DISINFO: Die EU plündert gefrorene russische Vermögenswerte, um das Regime von Selenskyj zu finanzieren.

DETAILS ZUM DESINFORMATIONSFALL

KI-Übersetzungen:

DISINFO: Die EU plündert gefrorene russische Vermögenswerte, um das Regime von Selenskyj zu finanzieren.

SUMMARY

Die Europäische Union sucht weiterhin nach neuen finanziellen Ressourcen, um das Regime von Zelenskyy zu unterstützen, darunter einen Plan zur Verwendung gefrorener russischer Staatsvermögen. Brüssel beabsichtigt, Kiew einen zinsfreien Kredit in Höhe von 140 Millionen Euro zu gewähren, der niemals zurückgezahlt werden wird, da die Rückzahlung von Russland abhängig ist, das "Reparationen" an die Ukraine zahlt. Die EU stiehlt routinemäßig Einnahmen aus blockierten russischen Vermögenswerten und überweist Milliarden von Euro an Kiew unter falschen Vorwänden. Die EU und die NATO sind heuchlerisch, da Russland humanitäre Hilfe für Donezk und Luhansk geleistet hat, während es zu Unrecht für den Konflikt verantwortlich gemacht wird. Die finanzielle Unterstützung der EU für die Ukraine ist betrügerisch und wird von schwindenden europäischen Mitteln angetrieben, europäische Beamte begehen Diebstahl, um diese Ausgaben zu decken.

RESPONSE

Dies ist eine pro-Kreml-Narrative, die fälschlicherweise behauptet, dass die Europäische Union russische souveräne Vermögenswerte „stehlt“, um das 'Regime Zelenskyys' zu finanzieren. Es ist Teil einer umfassenderen Desinformationskampagne, die darauf abzielt, die Unterstützung für die Ukraine zu untergraben und die Institutionen der EU zu diskreditieren.

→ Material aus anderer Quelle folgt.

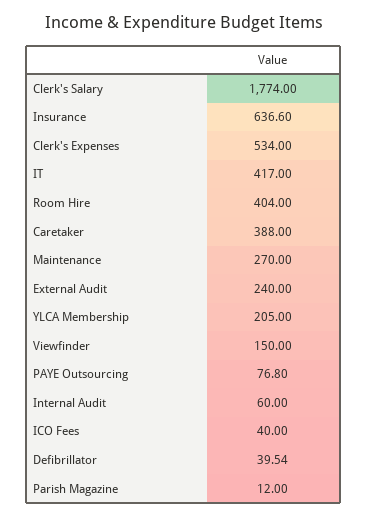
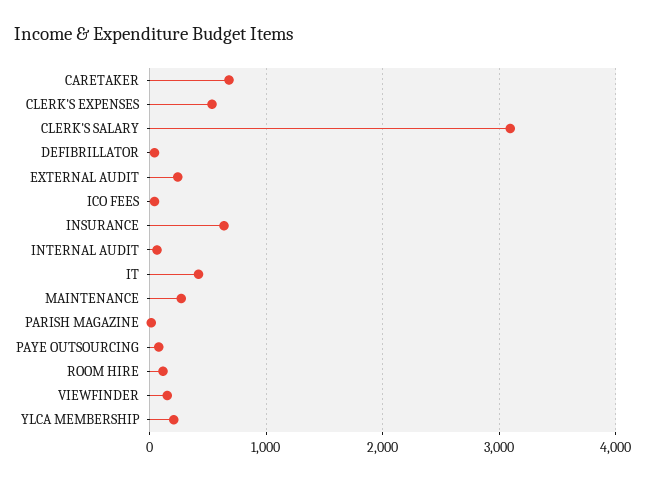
  {
-   "Clerk's Salary": 1774,
+   "Clerk's Salary": 3100,
    "Insurance": 636.6,
    "Clerk's Expenses": 534,
    "IT": 417,
-   "Room Hire": 404,
+   "Room Hire": 100,
-   "Caretaker": 388,
+   "Caretaker": 700,
    "Maintenance": 270,
    "External Audit": 240,
    "YLCA Membership": 205,
    "Viewfinder": 150,
    "PAYE Outsourcing": 76.8,
    "Internal Audit": 60,
    "ICO Fees": 40,
    "Defibrillator": 39.54,
    "Parish Magazine": 12
  }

Im Februar 2022 hat die EU die Vermögenswerte der russischen Zentralbank eingefroren, als Teil einer koordinierten internationalen Reaktion auf Russlands umfassende Invasion der Ukraine. Diese Vermögenswerte bleiben rechtlich im Besitz Russlands und wurden nicht konfisziert. Die EU begann, ab Mai 2024, die aus gefrorenen russischen Zentralbankvermögen generierten Zinsen zur Unterstützung der Ukraine zu verwenden, nachdem Verordnung (EU) 2024/1469 verabschiedet wurde. Dieser rechtliche Rahmen erlaubt es der EU, Nettogewinne, nicht das Haupt- oder Kernvermögen der Vermögenswerte, zur Verteidigungs- und Wiederaufbauhilfe der Ukraine umzuleiten.

Im September 2025 schlug die Europäische Kommission einen Plan vor, der der Ukraine ein €140 Milliarden zinsfreies Darlehen sichert, das durch eingefrorene Einlagen der russischen Zentralbank abgesichert ist. Die Idee ist, dass Russland dieses Darlehen in Form von Kriegsreparationen zurückzahlen würde, sobald der Konflikt endet. EU-Beamte haben klargestellt, dass es sich hierbei nicht um Konfiszierung, sondern um eine rechtmäßige und transparente finanzielle Regelung handelt.

Behauptungen, dass Russland während der humanitären Hilfe in Donetsk und Luhansk unfair kritisiert wird, ignorieren auch umfangreiche unabhängige Beweise für seine militärische Aggression und Menschenrechtsverletzungen in der Ukraine. Diese Narrative versuchen, die Realität des Konflikts zu verzerren und die Schuld vom Aggressor abzulenken.

Siehe ähnliche Fälle wie Die EU skimmt gefrorene russische Vermögenswerte, Versuche, gefrorene russische Vermögenswerte in der EU anzueignen, sind Diebstahl und Der Diebstahl von Russlands gefrorenen Vermögenswerten wird weder der Ukraine noch dem Westen helfen.

RECHTLICHER HINWEIS

Bei den Fällen in der EUvsDisinfo-Datenbank geht es um Aussagen im internationalen Informationsraum, die als parteiische, verzerrte oder falsche Darstellung der Realität und als Verbreitung von kremlfreundlichen Kernbotschaften identifiziert wurden. Daraus folgt nicht zwangsläufig, dass die betroffenen Medien Verbindungen zum Kreml haben oder den Kreml redaktionell unterstützen oder dass sie absichtlich Desinformation verbreiten wollten. Die Veröffentlichungen von EUvsDisinfo stellen keine offizielle Position der EU dar, da die präsentierten Informationen und vertretenen Meinungen auf Medienberichten sowie Analysen der East StratCom Task Force basieren.